Background and objectives
Expression of various PR (pathogenesis related) proteins is proposed to be associated with disease resistance in various crop species. Suppressers of resistance genes have been reported to exist in hexaploid wheat signifying that the expression of resistance depends upon the genetic background of the plant. In 1981, 'Hobbit sib' (hexaploid wheat) was irradiated with fast neutrons and a series of deletion mutants with increased resistance to rusts and mildew were identified. We wish to test whether the mutations lead to a high constitutive expression of various PR proteins in the resistant mutants.

Material and methods
RNA of these deletion mutants and wild-type 'Hobbit sib' was extracted from the uninfected seedling and adult plant leaf tissues and was hybridised with cDNA probes of various PR proteins. viz. PR1, PR-R homologue, a thaumatin-like protein (TL) a peroxidase, a novel protein PWIRI [1] and two lipid transfer proteins. Northern blots were standardised using a wheat rubisco cDNA probe and the intensity of the different transcript bands was quantified using a phospho-imager. The genotypes were also evaluated for their disease resistance to powdery mildew at both seedling and adult growth stages.

Results and conclusions
Mutant 13-48 was found to be the most resistant at the seedling stage while 13-54 was the most resistant at the adult plant stage. Preliminary results indicate that both of these mutants also had the highest expression levels for a number of the PR proteins. Transcripts of PR1, PR-R homologue, TL, peroxidase and PWIRI were 2-5 times higher in seedlings of 13-48 in comparison to 'Hobbit sib'. In adult plants of 13-54, transcripts of PWIRI and TL were expressed at 2-6 times the level of 'Hobbit sib'. In some mutant seedlings, two transcripts were detected for PR1, PR-R homologue, TL, peroxidase and PWIRI. The higher molecular weight transcript could be the primary RNA transcript of the PR proteins.
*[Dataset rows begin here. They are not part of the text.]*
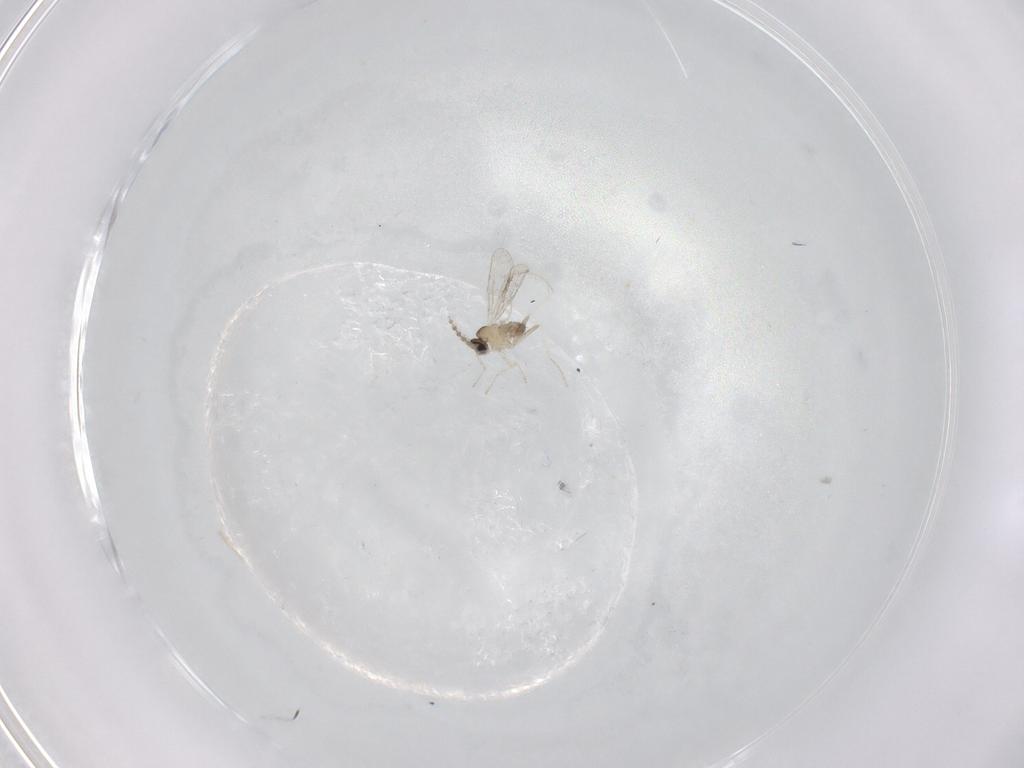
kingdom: Animalia
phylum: Arthropoda
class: Insecta
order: Diptera
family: Cecidomyiidae
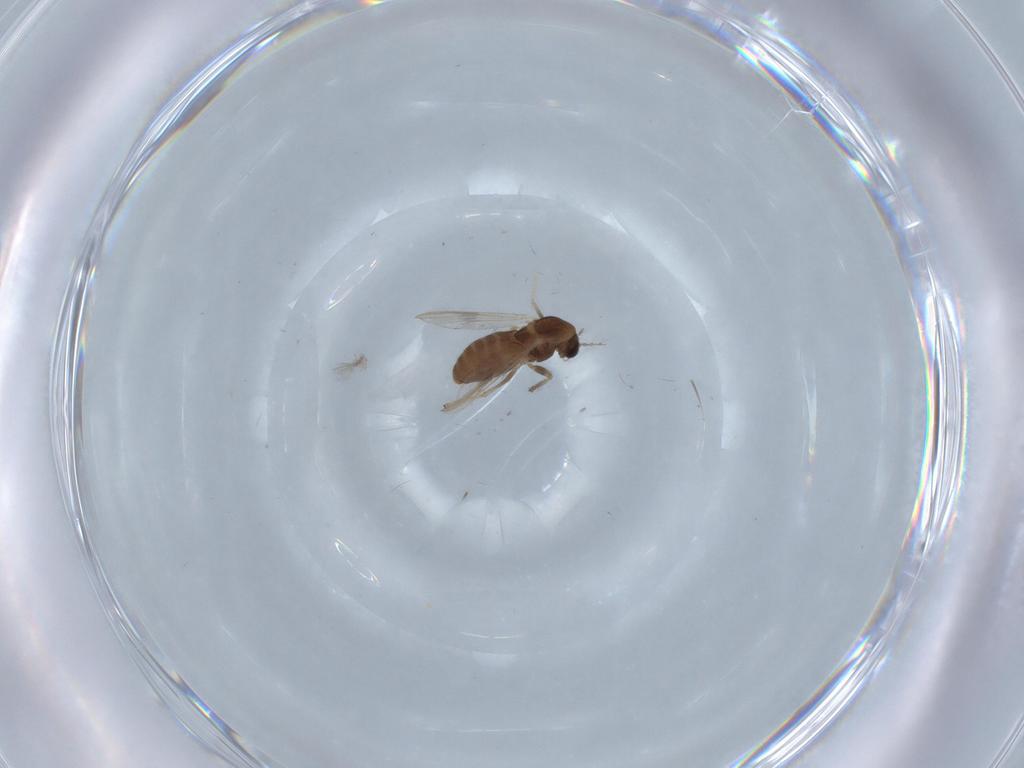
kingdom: Animalia
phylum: Arthropoda
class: Insecta
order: Diptera
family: Chironomidae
Further work is in progress to test the consistency of these results and to analyse more PR protein genes. Mutant lines that show enhanced constitutive expression of PR proteins will be analysed further by testing whether PR protein expression co-segregates with resistance using F2 segregating populations. In the long term we will also look to see if any of these mutant lines show more rapid or higher levels of induction of PR protein expression after inoculation with powdery mildew. These results will then be correlated with microscopic studies to see whether the higher PR protein expression levels coincide with cessation of fungal growth.

References
1. Bull et al., 1992. Molecular Plant-Microbe Interactions 5, 516-519.